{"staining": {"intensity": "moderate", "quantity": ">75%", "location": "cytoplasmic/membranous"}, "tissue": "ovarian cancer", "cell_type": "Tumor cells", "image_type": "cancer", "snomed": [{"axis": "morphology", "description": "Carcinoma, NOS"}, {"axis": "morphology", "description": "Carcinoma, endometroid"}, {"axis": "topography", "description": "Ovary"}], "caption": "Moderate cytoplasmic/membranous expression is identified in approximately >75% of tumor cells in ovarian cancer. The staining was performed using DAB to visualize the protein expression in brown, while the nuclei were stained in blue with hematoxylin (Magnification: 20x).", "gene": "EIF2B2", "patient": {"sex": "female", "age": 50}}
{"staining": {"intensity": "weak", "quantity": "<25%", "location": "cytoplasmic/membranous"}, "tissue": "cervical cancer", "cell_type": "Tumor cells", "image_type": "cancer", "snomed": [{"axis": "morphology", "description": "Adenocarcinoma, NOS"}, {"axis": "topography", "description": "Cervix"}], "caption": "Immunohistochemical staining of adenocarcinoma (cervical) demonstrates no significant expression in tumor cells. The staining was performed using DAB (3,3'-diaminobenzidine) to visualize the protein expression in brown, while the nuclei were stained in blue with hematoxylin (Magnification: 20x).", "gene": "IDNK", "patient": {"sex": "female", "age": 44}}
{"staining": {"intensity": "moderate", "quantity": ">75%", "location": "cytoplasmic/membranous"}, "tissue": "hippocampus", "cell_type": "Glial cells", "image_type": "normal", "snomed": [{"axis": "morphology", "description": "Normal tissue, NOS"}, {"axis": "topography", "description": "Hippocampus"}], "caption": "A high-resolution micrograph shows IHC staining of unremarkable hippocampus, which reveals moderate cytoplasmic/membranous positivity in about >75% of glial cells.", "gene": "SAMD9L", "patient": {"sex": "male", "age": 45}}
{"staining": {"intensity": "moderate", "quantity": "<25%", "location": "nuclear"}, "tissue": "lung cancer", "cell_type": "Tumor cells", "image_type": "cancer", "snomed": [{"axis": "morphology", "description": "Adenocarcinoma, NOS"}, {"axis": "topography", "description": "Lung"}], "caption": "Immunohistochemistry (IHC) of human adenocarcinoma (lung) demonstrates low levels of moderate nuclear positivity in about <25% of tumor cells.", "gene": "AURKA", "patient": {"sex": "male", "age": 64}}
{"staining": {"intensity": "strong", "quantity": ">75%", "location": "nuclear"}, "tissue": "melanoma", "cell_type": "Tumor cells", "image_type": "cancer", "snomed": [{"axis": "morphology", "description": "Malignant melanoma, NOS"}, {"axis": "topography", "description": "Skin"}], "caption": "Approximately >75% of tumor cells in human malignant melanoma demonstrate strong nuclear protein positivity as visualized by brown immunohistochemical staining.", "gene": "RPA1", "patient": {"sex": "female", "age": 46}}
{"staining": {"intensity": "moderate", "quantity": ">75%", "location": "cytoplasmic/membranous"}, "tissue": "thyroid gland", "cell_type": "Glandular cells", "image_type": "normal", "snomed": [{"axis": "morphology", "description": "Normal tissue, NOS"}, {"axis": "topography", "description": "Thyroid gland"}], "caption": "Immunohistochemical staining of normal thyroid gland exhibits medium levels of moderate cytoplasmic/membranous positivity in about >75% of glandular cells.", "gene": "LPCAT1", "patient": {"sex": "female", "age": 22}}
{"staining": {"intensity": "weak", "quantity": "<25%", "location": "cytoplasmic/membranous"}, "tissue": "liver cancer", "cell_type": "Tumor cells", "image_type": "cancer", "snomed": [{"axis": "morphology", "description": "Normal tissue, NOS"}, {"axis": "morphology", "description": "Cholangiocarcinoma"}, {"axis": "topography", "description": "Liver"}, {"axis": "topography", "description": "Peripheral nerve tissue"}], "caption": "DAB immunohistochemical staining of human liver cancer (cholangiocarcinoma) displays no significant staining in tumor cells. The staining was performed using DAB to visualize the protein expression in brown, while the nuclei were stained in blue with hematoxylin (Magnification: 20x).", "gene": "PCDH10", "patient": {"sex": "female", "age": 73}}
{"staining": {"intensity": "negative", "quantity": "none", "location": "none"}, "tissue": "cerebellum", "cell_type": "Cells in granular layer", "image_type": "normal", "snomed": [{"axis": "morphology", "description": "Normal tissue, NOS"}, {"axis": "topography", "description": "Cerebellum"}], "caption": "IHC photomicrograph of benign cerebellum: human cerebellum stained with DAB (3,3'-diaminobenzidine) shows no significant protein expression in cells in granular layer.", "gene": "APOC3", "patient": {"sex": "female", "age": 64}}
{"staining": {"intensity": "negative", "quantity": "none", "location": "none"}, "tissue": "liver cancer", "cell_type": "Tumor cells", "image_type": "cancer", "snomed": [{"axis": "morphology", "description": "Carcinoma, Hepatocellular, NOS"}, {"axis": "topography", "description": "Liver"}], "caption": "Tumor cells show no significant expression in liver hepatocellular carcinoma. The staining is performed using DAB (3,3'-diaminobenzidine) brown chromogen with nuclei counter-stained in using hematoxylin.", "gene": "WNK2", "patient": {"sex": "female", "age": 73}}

#####

• Task item: Spot the lines above that mention "negative" and copy them.

• Exercise response:
{"staining": {"intensity": "negative", "quantity": "none", "location": "none"}, "tissue": "cerebellum", "cell_type": "Cells in granular layer", "image_type": "normal", "snomed": [{"axis": "morphology", "description": "Normal tissue, NOS"}, {"axis": "topography", "description": "Cerebellum"}], "caption": "IHC photomicrograph of benign cerebellum: human cerebellum stained with DAB (3,3'-diaminobenzidine) shows no significant protein expression in cells in granular layer.", "gene": "APOC3", "patient": {"sex": "female", "age": 64}}
{"staining": {"intensity": "negative", "quantity": "none", "location": "none"}, "tissue": "liver cancer", "cell_type": "Tumor cells", "image_type": "cancer", "snomed": [{"axis": "morphology", "description": "Carcinoma, Hepatocellular, NOS"}, {"axis": "topography", "description": "Liver"}], "caption": "Tumor cells show no significant expression in liver hepatocellular carcinoma. The staining is performed using DAB (3,3'-diaminobenzidine) brown chromogen with nuclei counter-stained in using hematoxylin.", "gene": "WNK2", "patient": {"sex": "female", "age": 73}}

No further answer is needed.